Friday, August 9, 2019

No mercy, Friday.


There’s a lot that troubles me about the world today and by application our industry. I’ll admit, this is likely to be a little heavy (especially for a Friday) and maybe even a little inchoate (as people who use words like inchoate like to say.)

Usually, when I am confused or troubled about something, I go back to something foundational. I try to remind myself how things worked when things were working. So, if I’m thinking about the dire state of our dying democracy I might go to Lincoln’s words: “That a government of the people, by the people and for the people shall not perish from this earth.”

I’ll think of that belief and look at today’s politics and ask myself do we any longer have such a government? Or even belief in such aspirations?

In advertising, where I feel we have also lost our way, I similarly go back to the foundational. I’ll remind myself of Carl Ally’s agency mission statement, “We must impart useful consumer information in an executionally brilliant way.” And because I believe that has always been the aim of communication, I’ll ask myself if that is what we are today doing.

I might listen to Dave Trott. Dave understands communications at a Piaget/Chomsky level but he makes communications easier for me to understand than either of those academics. 
If you love advertising, you'll be happy you spent 45 minutes watching Dave Trott in this film.

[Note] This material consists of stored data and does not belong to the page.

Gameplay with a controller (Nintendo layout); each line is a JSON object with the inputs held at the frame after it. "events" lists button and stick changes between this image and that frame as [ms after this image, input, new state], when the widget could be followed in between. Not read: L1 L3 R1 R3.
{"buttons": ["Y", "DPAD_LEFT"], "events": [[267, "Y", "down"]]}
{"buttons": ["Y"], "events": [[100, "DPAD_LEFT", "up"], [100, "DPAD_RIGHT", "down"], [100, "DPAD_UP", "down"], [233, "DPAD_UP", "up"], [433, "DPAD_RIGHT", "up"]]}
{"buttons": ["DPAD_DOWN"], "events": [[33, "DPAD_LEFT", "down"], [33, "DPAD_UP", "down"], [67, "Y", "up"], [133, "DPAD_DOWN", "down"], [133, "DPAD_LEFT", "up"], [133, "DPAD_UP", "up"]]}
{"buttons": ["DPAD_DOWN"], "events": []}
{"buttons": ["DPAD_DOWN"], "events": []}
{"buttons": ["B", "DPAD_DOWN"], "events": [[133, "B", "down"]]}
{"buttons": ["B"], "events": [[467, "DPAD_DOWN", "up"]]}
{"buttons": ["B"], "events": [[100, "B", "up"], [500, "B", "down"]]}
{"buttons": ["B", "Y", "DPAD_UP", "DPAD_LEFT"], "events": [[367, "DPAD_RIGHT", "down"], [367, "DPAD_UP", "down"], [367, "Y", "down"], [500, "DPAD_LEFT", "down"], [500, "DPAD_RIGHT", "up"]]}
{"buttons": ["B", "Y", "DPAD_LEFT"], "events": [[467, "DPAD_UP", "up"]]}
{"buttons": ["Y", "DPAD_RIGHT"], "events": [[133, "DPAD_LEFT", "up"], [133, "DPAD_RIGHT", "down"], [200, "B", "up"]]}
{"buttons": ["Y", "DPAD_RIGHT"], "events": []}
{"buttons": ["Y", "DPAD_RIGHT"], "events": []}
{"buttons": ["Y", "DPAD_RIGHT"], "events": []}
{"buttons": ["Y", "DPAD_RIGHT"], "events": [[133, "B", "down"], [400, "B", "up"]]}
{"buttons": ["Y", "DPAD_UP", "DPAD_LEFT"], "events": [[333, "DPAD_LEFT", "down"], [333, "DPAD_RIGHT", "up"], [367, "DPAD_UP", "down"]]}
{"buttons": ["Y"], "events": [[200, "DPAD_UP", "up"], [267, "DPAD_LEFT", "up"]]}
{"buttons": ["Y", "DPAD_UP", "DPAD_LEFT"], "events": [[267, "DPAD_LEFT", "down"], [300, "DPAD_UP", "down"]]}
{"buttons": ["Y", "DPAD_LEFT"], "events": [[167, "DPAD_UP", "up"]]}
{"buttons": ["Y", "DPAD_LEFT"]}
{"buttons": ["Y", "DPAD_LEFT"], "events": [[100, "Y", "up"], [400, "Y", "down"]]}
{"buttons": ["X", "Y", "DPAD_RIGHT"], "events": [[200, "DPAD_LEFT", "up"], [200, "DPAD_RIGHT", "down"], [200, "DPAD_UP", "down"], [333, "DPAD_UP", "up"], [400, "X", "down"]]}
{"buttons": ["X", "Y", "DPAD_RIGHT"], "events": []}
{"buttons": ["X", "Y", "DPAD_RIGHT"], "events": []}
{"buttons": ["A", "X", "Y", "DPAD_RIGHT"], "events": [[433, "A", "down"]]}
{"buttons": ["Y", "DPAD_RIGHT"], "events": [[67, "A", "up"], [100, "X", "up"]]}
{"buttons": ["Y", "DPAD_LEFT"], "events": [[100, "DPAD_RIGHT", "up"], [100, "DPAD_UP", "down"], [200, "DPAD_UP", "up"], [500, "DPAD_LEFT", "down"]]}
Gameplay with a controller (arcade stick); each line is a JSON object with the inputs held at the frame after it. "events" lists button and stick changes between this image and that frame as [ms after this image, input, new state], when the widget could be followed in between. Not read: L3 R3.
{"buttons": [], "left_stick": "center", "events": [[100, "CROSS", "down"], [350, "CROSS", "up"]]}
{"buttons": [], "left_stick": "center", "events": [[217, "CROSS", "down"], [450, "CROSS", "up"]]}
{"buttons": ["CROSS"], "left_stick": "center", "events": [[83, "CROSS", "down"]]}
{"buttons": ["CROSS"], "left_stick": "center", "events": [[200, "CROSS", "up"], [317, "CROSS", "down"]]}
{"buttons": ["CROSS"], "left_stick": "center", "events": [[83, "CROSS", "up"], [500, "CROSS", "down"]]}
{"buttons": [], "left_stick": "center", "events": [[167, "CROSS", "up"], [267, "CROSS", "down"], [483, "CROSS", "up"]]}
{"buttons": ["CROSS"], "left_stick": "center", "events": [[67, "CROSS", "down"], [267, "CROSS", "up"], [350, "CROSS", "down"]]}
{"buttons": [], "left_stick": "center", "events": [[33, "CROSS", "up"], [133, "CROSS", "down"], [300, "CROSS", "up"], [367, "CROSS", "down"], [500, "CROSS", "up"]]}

The great Volkswagen ads of the ‘60s also center me. They remind me how communications work.


Now, I can already hear criticisms on any of these examples or even the idea of going back to the basics.

I can hear someone say, ‘Lincoln makes no sense, today. That of, by, for shit was almost 160 years ago.”

Or, in reference to Carl Ally’s mission statement, ‘no one wants to be imparted to. People don’t want to be told information. They want to form their own opinions.’ As for my VW example, ‘that’s so dated and old-fashioned. That would never work today.’

I suppose that kind of thinking is what really gets upsets me. Because I don’t believe that people, and how we communicate, have changed. No. People are still people. Or as Dooley Wilson sang in Casablanca:
           "Sing it, Sam."              

However it seems today 99% of the ads I see—no matter the channel—are different solely for the sake of being different. They’re not different to have more impact. Or different to communicate better. Or different to persuade more.

They’re different because someone needs to get an award or an ego-stroked. We all talk about authenticity, empathy, simplicity. We all talk about listening. But we rarely embrace those qualities.

In fact, most ads to me seem like they’re shouting at me. Ask anyone who knows me, I hate being shouted at. Especially by people I don’t even know.

OK. I said inchoate. And maybe you’ve looked that up by now.

But I read the other day that the New York Times now has 4.5 million paid subscribers. To my infantile mind that means people read. More, people want to read. They want information. They want to learn. They want knowledge.

So when I see today’s advertising print, or what’s considered good print, I get pissed. Because nine times out of ten, there’s no there there.

Then I come across things like this from the Times, and I say 'why can't we in advertising do this?' Do we suck? Are we lazy? Or stuck in stupid ways?' Why can't we be more engaging, more confident, more involving, useful and of value to consumers?

That’s all.

It’s Friday. And I’m letting you off easy.